Efraín Rozas - I Enjoy The World (Buh, 2017)

Más allá del proceso creativo detrás de este disco –que tan bien explica el propio Rozas en su site de Bandcamp- lo que me parece interesante de esta pieza de cuarenta minutos desarrollada por el musicólogo peruano con base de operaciones en Nueva York es su capacidad para llevarte de la mano a una especie de híbrido rítmico donde cualquier cosa es posible y toda posibilidad tiene –literalmente- un espacio sonoro donde desarrollarse.

Nunca me ha gustado eso de tirar del origen del artista para explicar su obra (este no es ni mucho menos un disco de “Folk” o "músicas del mundo"…. o sí, pero creo que entendéis a lo que me refiero) más que nada porque el trabajo de Rozas en este magnífico cassette editado por el sello peruano Buh lo que menos intenta es dar una visión “exótica” de cualquier cosa que tenga que ver con el origen del artista. “I Enjoy The World” es un viaje donde los cánones estéticos se dejan a un lado. La pieza -que podría ser fácilmente dividida en "canciones"- es una continua búsqueda que igual hubiera podido durar cinco horas como ser un bucle constante que nunca llegara a ninguna parte.
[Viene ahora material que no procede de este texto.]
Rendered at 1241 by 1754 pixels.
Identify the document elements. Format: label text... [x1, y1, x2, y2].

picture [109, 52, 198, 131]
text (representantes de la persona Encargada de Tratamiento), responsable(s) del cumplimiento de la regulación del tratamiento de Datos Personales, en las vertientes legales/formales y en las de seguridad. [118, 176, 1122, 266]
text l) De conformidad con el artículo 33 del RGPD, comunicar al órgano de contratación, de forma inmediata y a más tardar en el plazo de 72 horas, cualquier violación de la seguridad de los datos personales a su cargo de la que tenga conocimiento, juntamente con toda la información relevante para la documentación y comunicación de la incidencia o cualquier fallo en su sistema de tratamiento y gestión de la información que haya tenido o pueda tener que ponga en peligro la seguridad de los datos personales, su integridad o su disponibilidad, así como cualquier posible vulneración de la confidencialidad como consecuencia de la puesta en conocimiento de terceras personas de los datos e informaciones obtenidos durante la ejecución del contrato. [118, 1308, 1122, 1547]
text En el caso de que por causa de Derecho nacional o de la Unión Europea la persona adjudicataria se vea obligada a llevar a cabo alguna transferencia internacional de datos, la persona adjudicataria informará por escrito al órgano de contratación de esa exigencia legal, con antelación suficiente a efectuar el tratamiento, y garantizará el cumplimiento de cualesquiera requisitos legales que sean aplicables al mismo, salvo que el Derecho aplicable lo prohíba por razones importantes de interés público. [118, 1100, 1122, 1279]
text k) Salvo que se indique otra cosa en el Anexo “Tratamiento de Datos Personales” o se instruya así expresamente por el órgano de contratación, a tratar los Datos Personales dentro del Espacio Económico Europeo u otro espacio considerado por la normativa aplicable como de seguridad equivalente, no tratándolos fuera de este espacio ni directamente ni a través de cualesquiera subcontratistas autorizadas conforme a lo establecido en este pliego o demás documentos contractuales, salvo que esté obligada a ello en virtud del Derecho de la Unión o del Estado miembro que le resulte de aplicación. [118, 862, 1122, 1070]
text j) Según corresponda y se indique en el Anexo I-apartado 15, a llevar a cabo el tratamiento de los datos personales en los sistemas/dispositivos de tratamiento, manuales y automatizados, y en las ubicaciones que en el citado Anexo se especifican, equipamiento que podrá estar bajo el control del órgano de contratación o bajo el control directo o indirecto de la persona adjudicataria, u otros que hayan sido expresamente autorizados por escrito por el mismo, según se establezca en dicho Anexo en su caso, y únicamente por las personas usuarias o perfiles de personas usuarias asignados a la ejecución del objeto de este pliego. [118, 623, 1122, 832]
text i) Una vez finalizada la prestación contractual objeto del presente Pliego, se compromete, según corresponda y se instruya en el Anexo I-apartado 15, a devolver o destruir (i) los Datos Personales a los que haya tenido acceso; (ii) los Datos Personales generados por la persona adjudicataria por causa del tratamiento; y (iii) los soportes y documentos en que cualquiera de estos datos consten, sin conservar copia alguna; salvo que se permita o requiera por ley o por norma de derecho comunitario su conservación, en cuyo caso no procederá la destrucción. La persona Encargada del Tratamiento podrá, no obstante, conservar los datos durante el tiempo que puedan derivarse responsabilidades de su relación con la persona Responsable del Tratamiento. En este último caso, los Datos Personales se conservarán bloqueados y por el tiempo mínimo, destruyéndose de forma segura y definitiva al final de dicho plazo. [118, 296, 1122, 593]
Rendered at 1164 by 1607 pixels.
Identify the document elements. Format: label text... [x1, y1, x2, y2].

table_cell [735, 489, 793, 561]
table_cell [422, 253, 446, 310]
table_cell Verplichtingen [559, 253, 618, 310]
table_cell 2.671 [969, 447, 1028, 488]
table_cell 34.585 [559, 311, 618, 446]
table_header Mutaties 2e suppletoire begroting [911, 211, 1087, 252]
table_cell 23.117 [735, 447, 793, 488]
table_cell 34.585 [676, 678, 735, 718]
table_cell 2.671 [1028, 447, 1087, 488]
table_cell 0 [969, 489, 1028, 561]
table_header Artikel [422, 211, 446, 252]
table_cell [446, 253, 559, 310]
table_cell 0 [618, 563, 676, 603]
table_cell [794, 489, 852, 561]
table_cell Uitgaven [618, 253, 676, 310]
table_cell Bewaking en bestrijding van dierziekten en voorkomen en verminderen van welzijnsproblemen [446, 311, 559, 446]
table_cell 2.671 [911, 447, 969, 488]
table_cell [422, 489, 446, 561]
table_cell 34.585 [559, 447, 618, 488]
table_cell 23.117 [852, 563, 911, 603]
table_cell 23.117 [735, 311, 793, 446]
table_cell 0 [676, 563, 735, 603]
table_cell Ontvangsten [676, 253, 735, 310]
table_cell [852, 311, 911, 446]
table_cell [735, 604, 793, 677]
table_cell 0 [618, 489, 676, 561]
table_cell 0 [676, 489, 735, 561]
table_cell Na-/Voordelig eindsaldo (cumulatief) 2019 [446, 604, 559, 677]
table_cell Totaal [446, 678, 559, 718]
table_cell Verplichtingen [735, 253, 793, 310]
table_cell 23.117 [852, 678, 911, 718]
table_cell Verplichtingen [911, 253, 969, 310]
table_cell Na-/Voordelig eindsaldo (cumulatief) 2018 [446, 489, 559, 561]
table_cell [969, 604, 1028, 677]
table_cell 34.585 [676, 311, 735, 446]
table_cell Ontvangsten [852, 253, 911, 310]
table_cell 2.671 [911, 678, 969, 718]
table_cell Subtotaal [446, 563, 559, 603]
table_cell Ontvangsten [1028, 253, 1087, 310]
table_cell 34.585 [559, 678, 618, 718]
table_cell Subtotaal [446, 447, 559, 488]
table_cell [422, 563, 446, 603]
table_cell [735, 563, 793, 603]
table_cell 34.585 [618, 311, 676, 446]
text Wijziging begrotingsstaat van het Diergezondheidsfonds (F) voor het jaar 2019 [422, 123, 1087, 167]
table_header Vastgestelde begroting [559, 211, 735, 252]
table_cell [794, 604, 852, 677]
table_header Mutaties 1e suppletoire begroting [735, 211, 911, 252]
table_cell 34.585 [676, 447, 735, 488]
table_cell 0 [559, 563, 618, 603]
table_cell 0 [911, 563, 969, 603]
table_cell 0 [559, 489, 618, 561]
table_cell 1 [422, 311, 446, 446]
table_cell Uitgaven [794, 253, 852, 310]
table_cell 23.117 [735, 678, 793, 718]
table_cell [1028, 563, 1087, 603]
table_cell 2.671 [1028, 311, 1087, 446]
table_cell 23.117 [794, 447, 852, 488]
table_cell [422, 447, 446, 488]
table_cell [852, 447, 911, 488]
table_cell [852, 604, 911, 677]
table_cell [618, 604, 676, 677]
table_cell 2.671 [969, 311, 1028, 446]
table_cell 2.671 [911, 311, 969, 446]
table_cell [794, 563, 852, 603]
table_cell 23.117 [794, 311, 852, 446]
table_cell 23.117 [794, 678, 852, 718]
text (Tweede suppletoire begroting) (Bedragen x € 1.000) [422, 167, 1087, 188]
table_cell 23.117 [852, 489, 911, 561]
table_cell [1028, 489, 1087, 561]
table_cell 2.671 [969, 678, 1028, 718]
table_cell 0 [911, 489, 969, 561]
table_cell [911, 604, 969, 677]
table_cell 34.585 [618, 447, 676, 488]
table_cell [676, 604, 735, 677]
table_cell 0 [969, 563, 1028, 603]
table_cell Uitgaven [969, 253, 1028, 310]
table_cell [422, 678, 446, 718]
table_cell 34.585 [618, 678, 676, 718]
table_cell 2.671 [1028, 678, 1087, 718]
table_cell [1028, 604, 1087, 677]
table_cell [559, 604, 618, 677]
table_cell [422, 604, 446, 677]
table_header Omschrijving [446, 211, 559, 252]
Efraín construye –nuevamente, de forma literal- máquinas de sonido que disparan hacía una infinidad de lugares y culturas, y que parecen habitar ese mundo 3D atemporal del cual ya se habían servido hace muchos años músicos de todo el mundo hacia finales de los setenta y principios de los ochenta. “I Enjoy The World” -así como los trabajos del gran Pierre Bastien e incluso de proyectos más clásicos como Woo- te hace sentir parte de un espacio donde las cualidades terapéuticas de la música vuelven a formar parte del origen del mundo (y sé que me estoy pasando tres pueblos con el comentario pero oye esto es un blog no la Wire ni el Rock de Lux).

Rozas -cuya manera de componer se me antoja inspirada en el approach de algunos percusionistas para crear "canciones" (el peruano parece tener muy cerca del corazón a clásicos como MoonDog, Midori Takada o Manongo Mujica entre otros)- factura piezas casi físicas impulsadas por máquinas eléctricas. Cuarenta minutos de misterios sin desvelar que os recomiendo escuchar de principio a fin meditando sobre la cantidad de polvo en suspensión que baila a vuestro alrededor.